There has been a rapid growth in the urban population and more than 65 million inhabitants live in almost 14 million urban slum households in India. Slums have inadequate housing, unhealthy and poor living conditions, and inadequate systems to benefit from government schemes. In addition, members residing in such conditions have health problems worse than their non-slum counterparts. Despite having studies that investigate this relationship, there is however limited research that explores the inter-relationship of risk as well as resilience factors, especially among adolescents living in urban slums, and its overall influence on their mental health.

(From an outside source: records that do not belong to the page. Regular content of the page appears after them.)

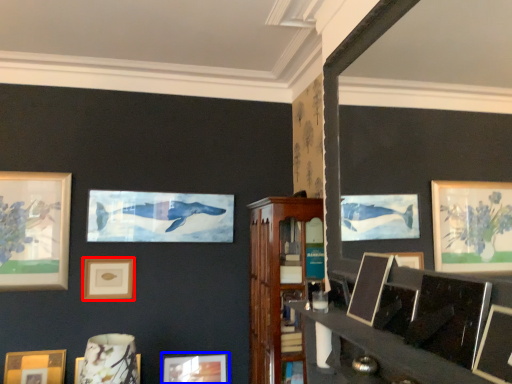
Question: Which point is further to the camera, picture frame (highlighted by a red box) or picture frame (highlighted by a blue box)?

Choices:
 (A) picture frame
 (B) picture frame

Answer: (A)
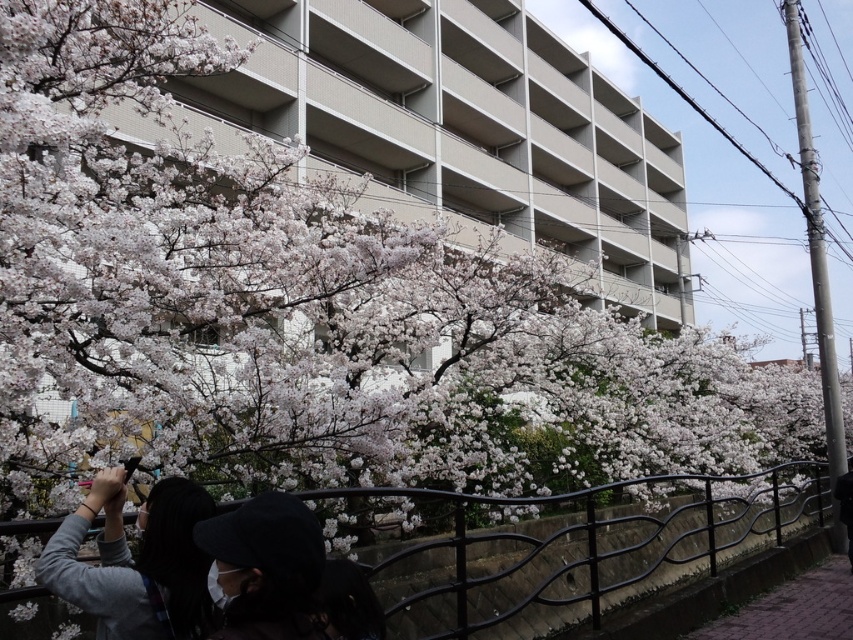
You are a photographer standing at the scene. You want to take a photo of the cherry blossoms without any obstructions. The black metal fence at lower center and the gray fabric jacket at lower left are in your way. Which object should you move out of the way first to get a clear shot?

The black metal fence at lower center is much taller than the gray fabric jacket at lower left. To get a clear shot of the cherry blossoms without obstructions, you should first move the black metal fence at lower center out of the way since it is taller and more likely to block the view.

You are standing at the center of the image and want to walk towards the black metal fence at lower center. Which direction should you move to reach it?

Since the black metal fence at lower center is located at point (575, 544) in 2D coordinates, you should move downward and slightly to the right from the center to reach it.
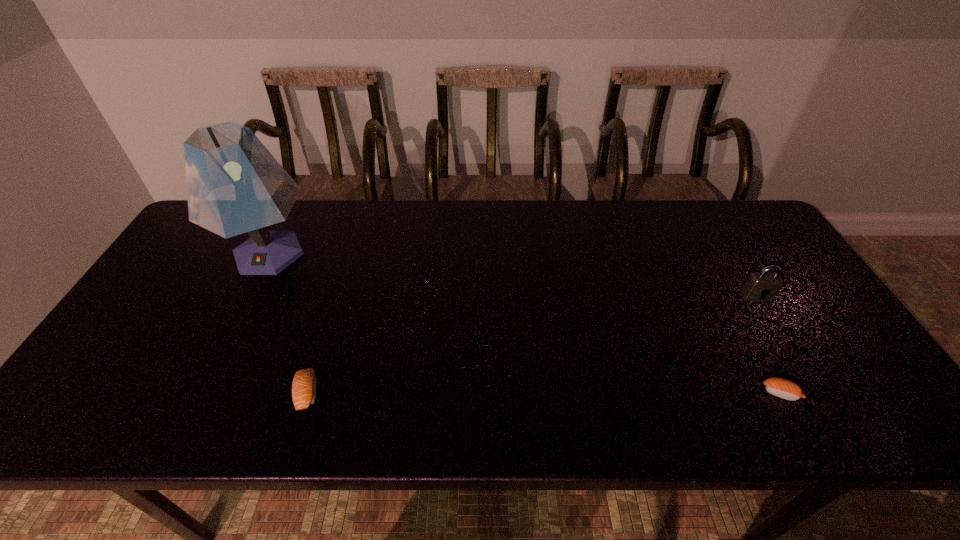
At what (x,y) coordinates should I click in order to perform the action: click on empty space that is in between the third object from right to left and the right sushi. Please return your answer as a coordinate pair (x, y). The width and height of the screenshot is (960, 540). Looking at the image, I should click on (544, 393).

At what (x,y) coordinates should I click in order to perform the action: click on vacant space that's between the right sushi and the third object from right to left. Please return your answer as a coordinate pair (x, y). The height and width of the screenshot is (540, 960). Looking at the image, I should click on coord(544,393).

Locate an element on the screen. free space between the second farthest object and the lampshade is located at coordinates (513, 275).

Where is `free area in between the right sushi and the second tallest object`? The image size is (960, 540). free area in between the right sushi and the second tallest object is located at coordinates (769, 345).

You are a GUI agent. You are given a task and a screenshot of the screen. Output one action in this format:
    pyautogui.click(x=<x>, y=<y>)
    Task: Click on the free space between the third shortest object and the lampshade
    The width and height of the screenshot is (960, 540).
    Given the screenshot: What is the action you would take?
    pyautogui.click(x=513, y=275)

You are a GUI agent. You are given a task and a screenshot of the screen. Output one action in this format:
    pyautogui.click(x=<x>, y=<y>)
    Task: Click on the blank region between the right sushi and the third shortest object
    
    Given the screenshot: What is the action you would take?
    pyautogui.click(x=769, y=345)

The height and width of the screenshot is (540, 960). Identify the location of free area in between the tallest object and the right sushi. (525, 323).

Identify the location of empty space that is in between the right sushi and the tallest object. (525, 323).

Where is `the third closest object relative to the tallest object`? The image size is (960, 540). the third closest object relative to the tallest object is located at coordinates pos(762,286).

Locate which object is the closest to the leftmost object. Please provide its 2D coordinates. Your answer should be formatted as a tuple, i.e. [(x, y)], where the tuple contains the x and y coordinates of a point satisfying the conditions above.

[(304, 386)]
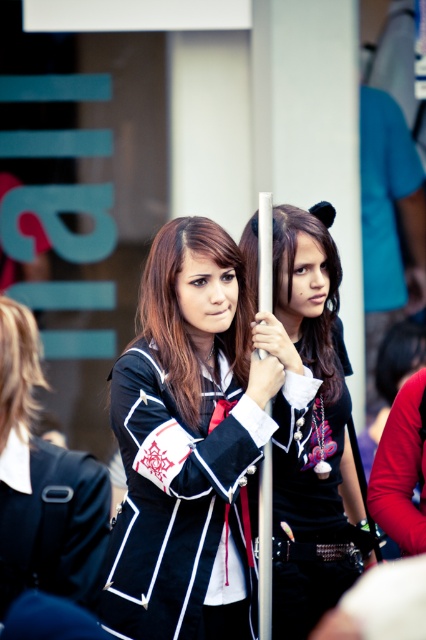
You are a photographer trying to capture a candid shot of both individuals in the scene. You notice two points marked in the image, point (276, 220) and point (46, 465). Which point is closer to your camera lens when taking the photo?

Point (276, 220) is further to the viewer than point (46, 465), so the point closer to the camera lens would be point (276, 220).

You are a fashion designer analyzing a photo of two people wearing jackets. The photo shows a black satin cosplay jacket at center and a black matte jacket at center. Which jacket is positioned lower on the body?

The black satin cosplay jacket at center is below the black matte jacket at center, so it is positioned lower on the body.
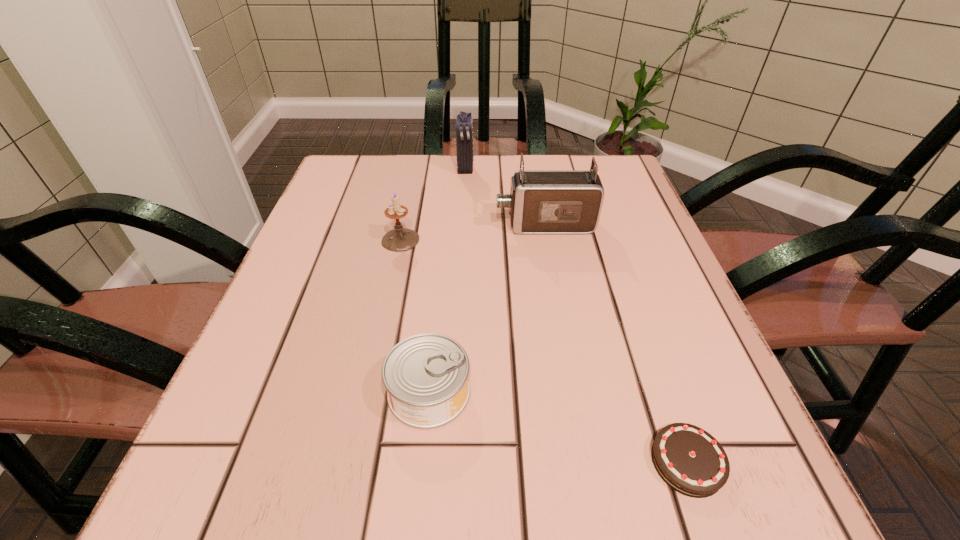
I want to click on vacant space located 0.230m on the left of the can, so click(x=229, y=392).

Where is `vacant area situated 0.070m on the left of the chocolate cake`? The height and width of the screenshot is (540, 960). vacant area situated 0.070m on the left of the chocolate cake is located at coordinates (582, 462).

Locate an element on the screen. The height and width of the screenshot is (540, 960). object positioned at the far edge is located at coordinates [464, 130].

At what (x,y) coordinates should I click in order to perform the action: click on object positioned at the near edge. Please return your answer as a coordinate pair (x, y). The height and width of the screenshot is (540, 960). Looking at the image, I should click on pos(691,461).

Identify the location of object located in the left edge section of the desktop. (399, 239).

Identify the location of camcorder that is at the right edge. The image size is (960, 540). (541, 201).

The image size is (960, 540). I want to click on chocolate cake that is at the right edge, so click(691, 461).

Where is `object located at the near right corner`? The image size is (960, 540). object located at the near right corner is located at coordinates (691, 461).

You are a GUI agent. You are given a task and a screenshot of the screen. Output one action in this format:
    pyautogui.click(x=<x>, y=<y>)
    Task: Click on the free space at the far edge
    
    Given the screenshot: What is the action you would take?
    pyautogui.click(x=503, y=156)

This screenshot has height=540, width=960. In order to click on free space at the left edge of the desktop in this screenshot , I will do `click(334, 330)`.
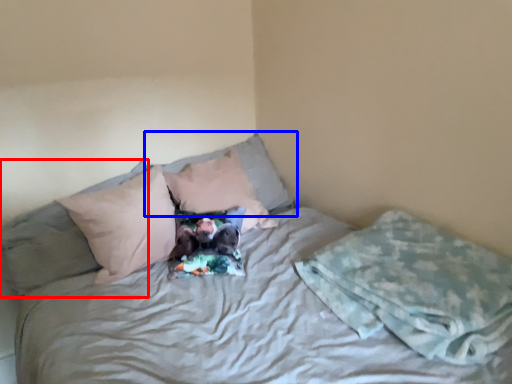
Question: Which of the following is the closest to the observer, pillow (highlighted by a red box) or pillow (highlighted by a blue box)?

Choices:
 (A) pillow
 (B) pillow

Answer: (A)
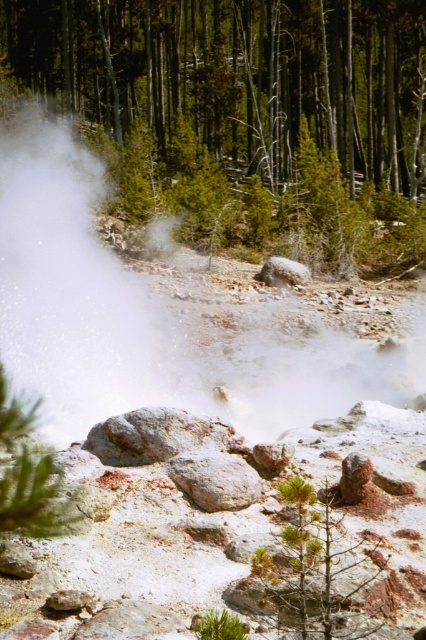
You are standing at the origin point in the geothermal area. You see two points marked on the terrain. Which of the two points, point (28, 8) or point (89, 195), is farther away from you?

Point (28, 8) is behind point (89, 195), so it is farther away from you.

You are a hiker in the geothermal area. You see the green matte tree at upper center and the white vapor at center. Which one is higher in the scene?

The green matte tree at upper center is taller than the white vapor at center.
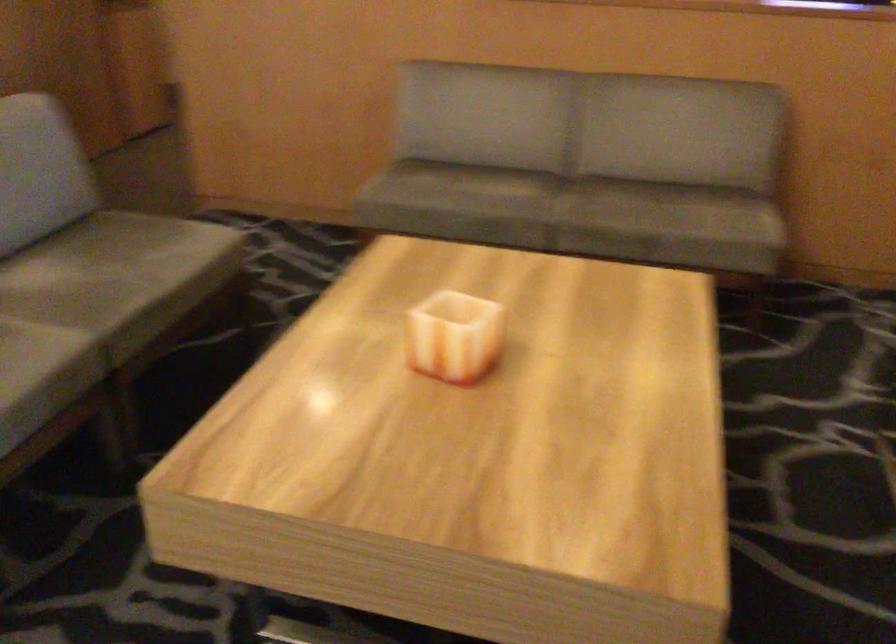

  • To explore risk and resilience factors for Common Mental Disorders (CMD’s) among older adolescents (15-19 years) living in urban slums.
  • To develop and pilot a community intervention module and provide information about its feasibility.

Research methodology

  • The project employs a cross-sectional mixed methods design in two urban slums of North (Faridabad) and South India (Hyderabad).
  • A census of 9905 households was conducted comprising a total of 40015 population from which 4091 older adolescents (~10.2%) were identified for the study.
  • A quantitative survey among 3490 was conducted to assess CMDs, risk and resilience factors; and qualitative interviews among adolescent girls, boys and parents were also conducted to understand their perceptions of these issues.
  • Separate groups of boys and girls have been formed in the study sites to provide feedback on the intervention module being developed.
  • A developed intervention module will be piloted on a small scale among a different set of 100 adolescents by collecting routine programme data.

Current status

Initial scouting, census, quantitative data, and qualitative data collection has been complete at both slum sites of Hyderabad and Faridabad. Adolescent groups (both girls and boys) have been formed in the community for the purpose of module development. Group sessions are being conducted to take their feedback on the intervention module.